Give again, word for word, each line from the top of the listing through the line that holds "التوعية والتثقيف مع".

Dataset excerpts
== Segment start ==
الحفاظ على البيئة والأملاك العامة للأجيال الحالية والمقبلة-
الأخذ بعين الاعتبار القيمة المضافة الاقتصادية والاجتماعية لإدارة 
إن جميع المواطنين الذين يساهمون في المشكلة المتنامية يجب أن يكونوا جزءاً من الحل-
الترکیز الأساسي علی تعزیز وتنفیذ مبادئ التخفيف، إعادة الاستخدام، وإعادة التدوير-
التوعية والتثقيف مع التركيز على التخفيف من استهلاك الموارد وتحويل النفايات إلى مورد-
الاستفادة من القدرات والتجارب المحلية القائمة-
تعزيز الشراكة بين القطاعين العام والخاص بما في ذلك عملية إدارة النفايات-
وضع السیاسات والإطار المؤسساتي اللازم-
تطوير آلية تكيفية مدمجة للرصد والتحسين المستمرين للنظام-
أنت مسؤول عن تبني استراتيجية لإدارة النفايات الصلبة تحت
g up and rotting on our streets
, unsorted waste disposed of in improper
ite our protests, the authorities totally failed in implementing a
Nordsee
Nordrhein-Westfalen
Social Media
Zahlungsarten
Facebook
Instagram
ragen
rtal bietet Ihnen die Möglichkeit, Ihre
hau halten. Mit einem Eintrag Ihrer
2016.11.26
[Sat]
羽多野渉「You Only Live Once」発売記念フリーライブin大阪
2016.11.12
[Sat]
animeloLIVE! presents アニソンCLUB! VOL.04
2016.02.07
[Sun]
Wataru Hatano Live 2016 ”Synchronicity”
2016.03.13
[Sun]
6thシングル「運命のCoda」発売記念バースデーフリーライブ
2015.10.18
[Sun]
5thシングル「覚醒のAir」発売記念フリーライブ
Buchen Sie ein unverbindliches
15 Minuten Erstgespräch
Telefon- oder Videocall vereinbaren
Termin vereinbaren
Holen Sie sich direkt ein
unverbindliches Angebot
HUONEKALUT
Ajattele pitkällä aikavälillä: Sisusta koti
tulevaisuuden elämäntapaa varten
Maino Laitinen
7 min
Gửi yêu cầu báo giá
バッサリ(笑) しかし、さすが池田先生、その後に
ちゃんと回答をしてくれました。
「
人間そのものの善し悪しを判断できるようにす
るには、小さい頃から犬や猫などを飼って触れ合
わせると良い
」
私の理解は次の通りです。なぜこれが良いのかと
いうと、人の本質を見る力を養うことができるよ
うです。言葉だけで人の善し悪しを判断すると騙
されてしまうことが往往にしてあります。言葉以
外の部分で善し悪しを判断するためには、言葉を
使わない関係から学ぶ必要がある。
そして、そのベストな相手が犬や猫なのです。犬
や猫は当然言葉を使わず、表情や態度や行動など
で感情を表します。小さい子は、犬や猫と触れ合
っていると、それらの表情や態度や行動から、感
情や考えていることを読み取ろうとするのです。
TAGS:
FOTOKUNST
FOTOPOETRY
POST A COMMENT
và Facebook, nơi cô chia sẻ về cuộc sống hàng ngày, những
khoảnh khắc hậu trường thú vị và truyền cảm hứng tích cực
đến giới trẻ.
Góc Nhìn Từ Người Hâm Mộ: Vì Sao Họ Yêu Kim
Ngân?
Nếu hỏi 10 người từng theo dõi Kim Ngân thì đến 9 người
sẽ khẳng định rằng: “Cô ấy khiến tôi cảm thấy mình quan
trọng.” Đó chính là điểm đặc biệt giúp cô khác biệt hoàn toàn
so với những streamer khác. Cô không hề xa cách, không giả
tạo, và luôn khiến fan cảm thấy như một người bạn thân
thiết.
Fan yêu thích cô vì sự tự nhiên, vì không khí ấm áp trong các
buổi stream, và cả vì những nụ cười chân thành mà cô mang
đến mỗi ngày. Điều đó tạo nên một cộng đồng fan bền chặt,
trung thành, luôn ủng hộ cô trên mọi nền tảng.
== Segment end ==
Response to this task
الحفاظ على البيئة والأملاك العامة للأجيال الحالية والمقبلة-
الأخذ بعين الاعتبار القيمة المضافة الاقتصادية والاجتماعية لإدارة 
إن جميع المواطنين الذين يساهمون في المشكلة المتنامية يجب أن يكونوا جزءاً من الحل-
الترکیز الأساسي علی تعزیز وتنفیذ مبادئ التخفيف، إعادة الاستخدام، وإعادة التدوير-
التوعية والتثقيف مع التركيز على التخفيف من استهلاك الموارد وتحويل النفايات إلى مورد-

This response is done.